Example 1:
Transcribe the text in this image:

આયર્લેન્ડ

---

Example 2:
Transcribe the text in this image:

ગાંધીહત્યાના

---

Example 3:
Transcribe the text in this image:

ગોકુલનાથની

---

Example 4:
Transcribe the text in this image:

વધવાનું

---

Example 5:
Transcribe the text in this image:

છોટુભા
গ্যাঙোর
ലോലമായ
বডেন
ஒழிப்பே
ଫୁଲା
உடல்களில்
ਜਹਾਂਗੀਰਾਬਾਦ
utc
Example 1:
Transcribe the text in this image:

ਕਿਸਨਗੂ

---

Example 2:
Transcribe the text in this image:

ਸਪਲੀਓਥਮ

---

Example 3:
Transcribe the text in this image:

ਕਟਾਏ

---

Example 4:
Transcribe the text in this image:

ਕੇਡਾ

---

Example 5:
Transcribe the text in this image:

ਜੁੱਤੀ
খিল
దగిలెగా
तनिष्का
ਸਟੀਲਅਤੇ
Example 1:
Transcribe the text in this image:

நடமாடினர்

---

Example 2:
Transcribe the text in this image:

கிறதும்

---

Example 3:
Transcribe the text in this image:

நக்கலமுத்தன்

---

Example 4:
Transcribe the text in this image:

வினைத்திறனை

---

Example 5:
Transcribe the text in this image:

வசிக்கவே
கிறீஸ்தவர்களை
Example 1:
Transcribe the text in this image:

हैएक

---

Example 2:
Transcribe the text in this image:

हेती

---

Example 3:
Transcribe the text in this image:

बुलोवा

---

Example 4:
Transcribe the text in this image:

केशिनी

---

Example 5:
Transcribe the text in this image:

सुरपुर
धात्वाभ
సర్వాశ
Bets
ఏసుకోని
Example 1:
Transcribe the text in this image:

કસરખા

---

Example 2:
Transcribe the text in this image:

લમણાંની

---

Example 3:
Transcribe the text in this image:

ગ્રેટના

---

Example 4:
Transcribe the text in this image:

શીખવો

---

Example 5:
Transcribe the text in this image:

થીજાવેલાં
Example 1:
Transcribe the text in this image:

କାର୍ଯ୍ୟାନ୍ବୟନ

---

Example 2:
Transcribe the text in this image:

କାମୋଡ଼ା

══════════════════════════════

Exercise: Restate the data above word for word, omitting nothing.

Finished exercise:
Example 1:
Transcribe the text in this image:

આયર્લેન્ડ

---

Example 2:
Transcribe the text in this image:

ગાંધીહત્યાના

---

Example 3:
Transcribe the text in this image:

ગોકુલનાથની

---

Example 4:
Transcribe the text in this image:

વધવાનું

---

Example 5:
Transcribe the text in this image:

છોટુભા
গ্যাঙোর
ലോലമായ
বডেন
ஒழிப்பே
ଫୁଲା
உடல்களில்
ਜਹਾਂਗੀਰਾਬਾਦ
utc
Example 1:
Transcribe the text in this image:

ਕਿਸਨਗੂ

---

Example 2:
Transcribe the text in this image:

ਸਪਲੀਓਥਮ

---

Example 3:
Transcribe the text in this image:

ਕਟਾਏ

---

Example 4:
Transcribe the text in this image:

ਕੇਡਾ

---

Example 5:
Transcribe the text in this image:

ਜੁੱਤੀ
খিল
దగిలెగా
तनिष्का
ਸਟੀਲਅਤੇ
Example 1:
Transcribe the text in this image:

நடமாடினர்

---

Example 2:
Transcribe the text in this image:

கிறதும்

---

Example 3:
Transcribe the text in this image:

நக்கலமுத்தன்

---

Example 4:
Transcribe the text in this image:

வினைத்திறனை

---

Example 5:
Transcribe the text in this image:

வசிக்கவே
கிறீஸ்தவர்களை
Example 1:
Transcribe the text in this image:

हैएक

---

Example 2:
Transcribe the text in this image:

हेती

---

Example 3:
Transcribe the text in this image:

बुलोवा

---

Example 4:
Transcribe the text in this image:

केशिनी

---

Example 5:
Transcribe the text in this image:

सुरपुर
धात्वाभ
సర్వాశ
Bets
ఏసుకోని
Example 1:
Transcribe the text in this image:

કસરખા

---

Example 2:
Transcribe the text in this image:

લમણાંની

---

Example 3:
Transcribe the text in this image:

ગ્રેટના

---

Example 4:
Transcribe the text in this image:

શીખવો

---

Example 5:
Transcribe the text in this image:

થીજાવેલાં
Example 1:
Transcribe the text in this image:

କାର୍ଯ୍ୟାନ୍ବୟନ

---

Example 2:
Transcribe the text in this image:

କାମୋଡ଼ା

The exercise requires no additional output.